### Verilen metin

Temsil

I. Yetkili temsil
1. Genel olarak
a. Temsilin hükmü
Md. 40- Yetkili bir temsilci tarafından bir başkası adına ve hesabına yapılan hukuki işlemin sonuçları, doğrudan doğruya temsil olunanı bağlar.
Temsilci, hukuki işlemi yaparken bu sıfatını bildirmezse, hukuki işlemin sonuçları kendisine ait olur. Ancak, karşı taraf bir temsil ilişkisinin varlığını durumdan çıkarıyor veya çıkarması gerekiyor ya da hukuki işlemi temsilci veya temsil olunandan biri ile yapması farksız ise, hukuki işlemin sonuçları doğrudan doğruya temsil olunana ait olur.
Diğer durumlarda alacağın devri veya borcun üstlenilmesine ilişkin hükümler uygulanır.

I – Salahiyete müstenit temsil
1 – Umumiyet itibariyle
a) Temsilin hükümleri
Madde 32 – Salahiyettar bir mümessil tarafından diğer bir kimse namına yapılan akdin alacak ve borçları, o kimseye intikal eder.
Akdi yapar iken mümessil, sıfatını bildirmediği takdirde akdin alacak ve borçları kendisine ait olur. Şukadar ki kendisiyle akdi yapan kimse, bir temsil münasebeti mevcut olduğunu halden istidlal eder yahut bunlardan biri veya diğeri ile akit icrası kendisince farksız bulunur ise akdin hakları temsil olunan kimseye ait olur.

######
### Veri satırları

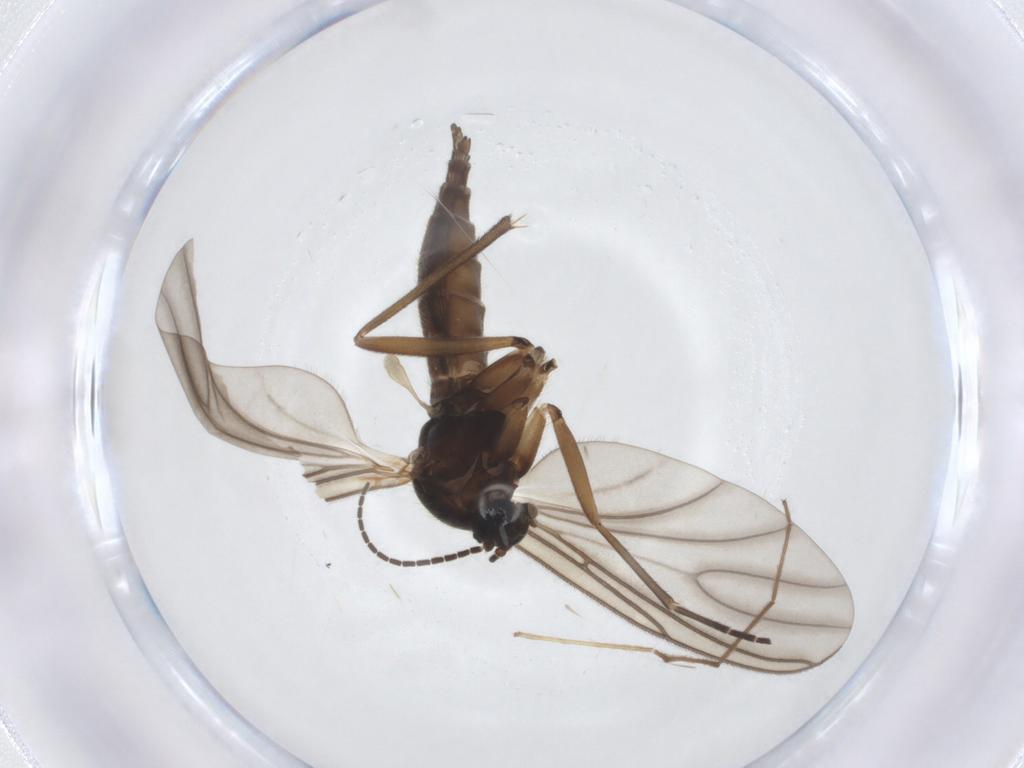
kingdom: Animalia
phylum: Arthropoda
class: Insecta
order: Diptera
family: Sciaridae
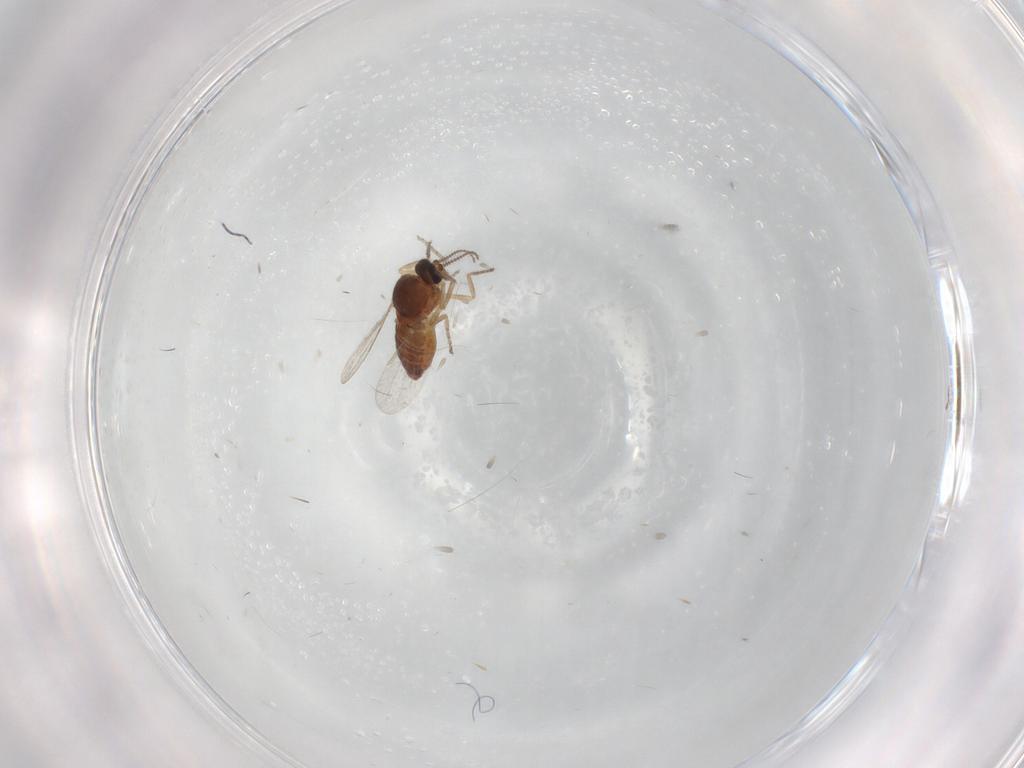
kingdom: Animalia
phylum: Arthropoda
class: Insecta
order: Diptera
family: Ceratopogonidae
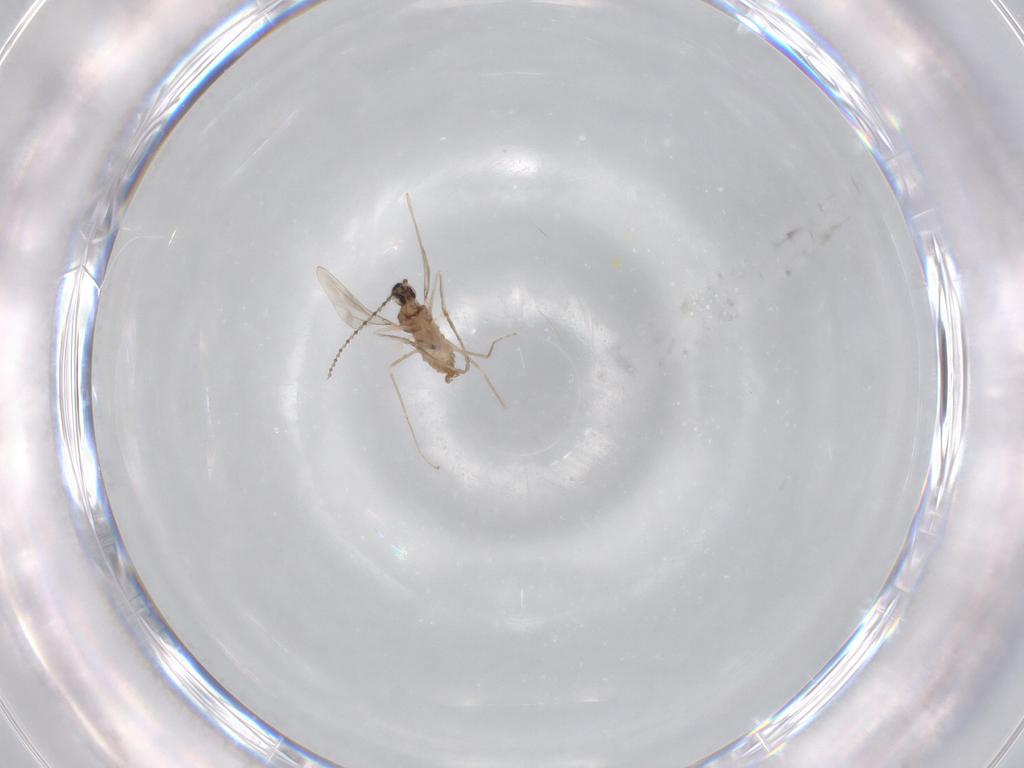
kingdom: Animalia
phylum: Arthropoda
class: Insecta
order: Diptera
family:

######

## Kısa görev 1
Temsil metninde "Temsilci, hukuki işlemi" sözlerinden aşağıya, "ilişkin hükümler uygulanır." sözlerine kadar her şeyi aynen aktarın.
## Kısa görev 2
Temsil metnindeki "Temsilci, hukuki işlemi yaparken" diye başlayan paragrafı ana bilgilerini koruyarak daha kısa biçimde yeniden yazın.
## Kısa görev 3
Temsil metnindeki "Yetkili bir temsilci tarafından bir başkası adına ve hesabına yapılan hukuki işlemin sonuçları, doğrudan doğruya temsil olunanı bağlar." cümlesini İngilizceye çevirin.
Yalnızca temsil metnine dayanın.

## Doğru cevap 1
Temsilci, hukuki işlemi yaparken bu sıfatını bildirmezse, hukuki işlemin sonuçları kendisine ait olur. Ancak, karşı taraf bir temsil ilişkisinin varlığını durumdan çıkarıyor veya çıkarması gerekiyor ya da hukuki işlemi temsilci veya temsil olunandan biri ile yapması farksız ise, hukuki işlemin sonuçları doğrudan doğruya temsil olunana ait olur.
Diğer durumlarda alacağın devri veya borcun üstlenilmesine ilişkin hükümler uygulanır.

## Doğru cevap 2
Temsilci sıfatını bildirmeden işlem yaparsa sonuçlar kendisine ait olur. Şu durumlarda ise sonuçlar doğrudan temsil olunana ait olur:
- Karşı taraf temsil ilişkisini durumdan çıkarıyorsa veya çıkarması gerekiyorsa.
- İşlemi temsilciyle ya da temsil olunanla yapması karşı taraf için farksızsa.

## Doğru cevap 3
The consequences of a legal transaction carried out by an authorized representative in the name and on behalf of another person directly bind the represented party.